MOCJ broke down the jail population statistics from June 29 through Oct. 4 and found that the violent felony offenses, particularly gun-related charges, account for the largest proportion of the population increase since June 29, a surge that correlates with a spike in violent crimes over the past few months.
There were also more people charged with violent felony offenses detained in city jails on Oct. 4 (2,959) than there were on March 16 (2,803), around the time that the spread of COVID-19 in city jails became apparent.
The number of defendants charged with non violent felonies and misdemeanors have increased relative to June 29, but both populations are still significantly lower than they were on March 16, according to the data compiled by MOCJ.
"The data shows the summer spike in gun-related crime is the primary driver of an increase in the jail population since the end of June,” said MOCJ spokesperson Colby Hamilton. “While the most recent State changes to bail laws undoubtedly gave judges more eligible charges, it has been violent felonies — shootings, murders, and assault — so often connected to guns that are resulting in more arrests and more detention.”

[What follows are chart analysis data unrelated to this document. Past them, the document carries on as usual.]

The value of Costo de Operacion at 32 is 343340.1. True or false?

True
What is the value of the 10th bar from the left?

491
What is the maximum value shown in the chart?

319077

The effort to examine the impact of the bail reform law comes more than ten months after the measure dominated pre-COVID news cycles.

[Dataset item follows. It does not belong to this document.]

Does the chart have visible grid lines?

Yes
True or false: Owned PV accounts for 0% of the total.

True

The state enacted a landmark measure that eliminated bail on nearly every misdemeanor and nonviolent felony, as well as a handful of felonies considered violent, on Jan. 1.
Deep racial and income disparities informed the movement to overhaul the bail law. While low-income defendants — particularly Black and Latino New Yorkers — languished in pretrial detention, wealthier defendants could afford to pay for their release.
The change, however, spurred intense backlash from law enforcement groups, district attorneys, media outlets, conservative leaders and moderate Democrats who warned of a rise in crime.
The pressure compelled state lawmakers to adjust the new bail law as part of the opaque April budget negotiations. The legislation that took effect on Jan. 1 had passed as part of last year’s budget.
Throughout the first 100 days following the partial rollback, pretrial detainees made up the vast majority of people held on Rikers Island and other city jails — 3,364 out of 4,455 total detainees held in city jails Saturday had not yet been convicted of the crimes they are currently charged with, according to Department of Correction statistics.
NYPD officials, law enforcement groups and conservative elected officials say there are still too few people behind bars as a result of the bail reform measure. Limited consequences have led to a rise in crime over the previous four months, they say.
“It’s not about who got out of jail. It’s about who’s not going into jail,” Police Commissioner Dermot Shea told Hamodia last month. “The law was designed to suppress the population of jails and prisons, and it’s extremely effective.”
“So, my credit goes off to who crafted it, because they were very effective, but, unfortunately, now we’re dealing with the repercussions.”